The author of this Psalm refers to God’s law, God’s Word, in just about every stanza. He delights in God’s law. He meditates on it. He turns to God’s ancient law and finds wisdom. He marvels at it.
God’s law is perfect. Yes, Christ perfectly fulfilled it. But we now have the freedom, and the desire and the willingness to follow God’s law. We have the Holy Spirit in us, empowering us to do so. Although it seems like many modern Christians want to do as little as possible. They can’t see what the Psalmist saw in God’s Word.
In God’s Word, in God’s Law, we learn about God.
In God’s law, we find true freedom. In putting our trust in God, we find true rest. In God’s laws, in His Word, in His Son, we can put our hope.
Now, the language of this Psalm is not the kind of language often heard today. The post-modern person doesn’t want anything to do with laws, decrees, doctrines or absolute statements of truth.
But I wonder, would they disagree with the absolute statement that God’s love is unfailing? Would they disagree with the absolute statement that God so loved the world that He sent his one and only Son?
No, they seem to pick and choose those passages they like, and disregard the rest. Like those who focus only on the New Testament, they are missing the full picture of God.
Since it is God who made us, shouldn’t we trust completely in Him? Shouldn’t we align ourselves with His plan? If His love is unchanging, doesn’t the same thing apply to His decrees, His Laws?

══════════

Problem set:
[1] Write out the passage on God's law again, beginning at the words "Now, the language" and stopping after "picture of God.", and switch "unfailing" to "steadfast".
[2] Answer these questions from the passage on God's law:
(a) Who perfectly fulfilled God's law?
(b) What does the post-modern person not want anything to do with?
(c) What do we find in putting our trust in God?
[3] Please carry on the passage on God's law from its last sentence.
These records have nothing to do with the passage on God's law.

Data entries:
══════════

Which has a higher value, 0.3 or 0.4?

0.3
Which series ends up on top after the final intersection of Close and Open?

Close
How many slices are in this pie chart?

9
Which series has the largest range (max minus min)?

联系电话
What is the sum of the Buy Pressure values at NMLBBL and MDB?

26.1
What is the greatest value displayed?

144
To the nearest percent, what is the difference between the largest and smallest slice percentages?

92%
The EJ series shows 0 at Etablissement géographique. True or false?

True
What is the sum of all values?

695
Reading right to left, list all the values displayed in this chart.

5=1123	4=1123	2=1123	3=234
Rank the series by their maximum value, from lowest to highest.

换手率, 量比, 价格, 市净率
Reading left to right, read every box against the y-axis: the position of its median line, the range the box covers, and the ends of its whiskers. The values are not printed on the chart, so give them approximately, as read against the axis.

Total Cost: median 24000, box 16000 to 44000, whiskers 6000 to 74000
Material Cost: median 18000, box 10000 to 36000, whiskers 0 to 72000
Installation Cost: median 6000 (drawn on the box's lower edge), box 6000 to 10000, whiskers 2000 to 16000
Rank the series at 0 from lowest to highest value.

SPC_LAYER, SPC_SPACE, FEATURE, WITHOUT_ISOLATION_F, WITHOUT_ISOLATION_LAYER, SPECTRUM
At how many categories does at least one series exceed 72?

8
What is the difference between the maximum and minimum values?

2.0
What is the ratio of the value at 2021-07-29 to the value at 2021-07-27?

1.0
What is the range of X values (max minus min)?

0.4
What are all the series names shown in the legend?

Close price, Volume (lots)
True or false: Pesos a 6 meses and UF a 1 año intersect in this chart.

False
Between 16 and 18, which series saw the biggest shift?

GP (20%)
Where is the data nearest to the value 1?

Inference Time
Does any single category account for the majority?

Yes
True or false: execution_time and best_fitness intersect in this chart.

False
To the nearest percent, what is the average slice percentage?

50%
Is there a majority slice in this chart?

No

══════════

Responses in order:
[1]
Now, the language of this Psalm is not the kind of language often heard today. The post-modern person doesn’t want anything to do with laws, decrees, doctrines or absolute statements of truth.
But I wonder, would they disagree with the absolute statement that God’s love is steadfast? Would they disagree with the absolute statement that God so loved the world that He sent his one and only Son?
No, they seem to pick and choose those passages they like, and disregard the rest. Like those who focus only on the New Testament, they are missing the full picture of God.

[2]
(a) Christ
(b) Laws, decrees, doctrines or absolute statements of truth
(c) True rest

[3]
When the Psalmist was backed into a corner, slandered, suffering, hurt and dejected, He stopped what He was doing. He examined God’s ancient, unchanging law, God’s Word. He rested. He re-posed. He took a sabbatical. He studied God’s Word.
It’s summer. Maybe things are going on in your families that occupy your thoughts. I know for us, these last two weeks have been tough. It’s hard to think. It’s hard to go about everyday activities.
But that doesn’t get us off the hook. We have to stop and think. We have to take a sabbatical, that is, a Sabbath rest.
It’s summer. Don’t just go from a busy, working life into a busy, leisure life. Take time to rest. Take time to delve into God’s Word!
There’s an article in the EFC’s Faith Today magazine, a few copies of which are on the table under the mailboxes, in that magazine is article on the Sabbath.
One thing the article draws attention to is the word repose. Not only does it mean relax, but if you hyphenate the word, it becomes re-pose. During a Sabbath rest, whether you take it on Saturdays or Sundays, or on Mondays, or on any other day of the week, you should re-pose, that is re-orient your life to God’s Word. This is the process of having our minds renewed. This is what coming to church is all about. We bring our minds, our spirits, and our lives in line with God’s Word.
And then, having filled ourselves with God’s Word, we learn more about God’s law, God’s love, God’s grace and mercy in Jesus Christ. And that in turn enables us to exercise our faith.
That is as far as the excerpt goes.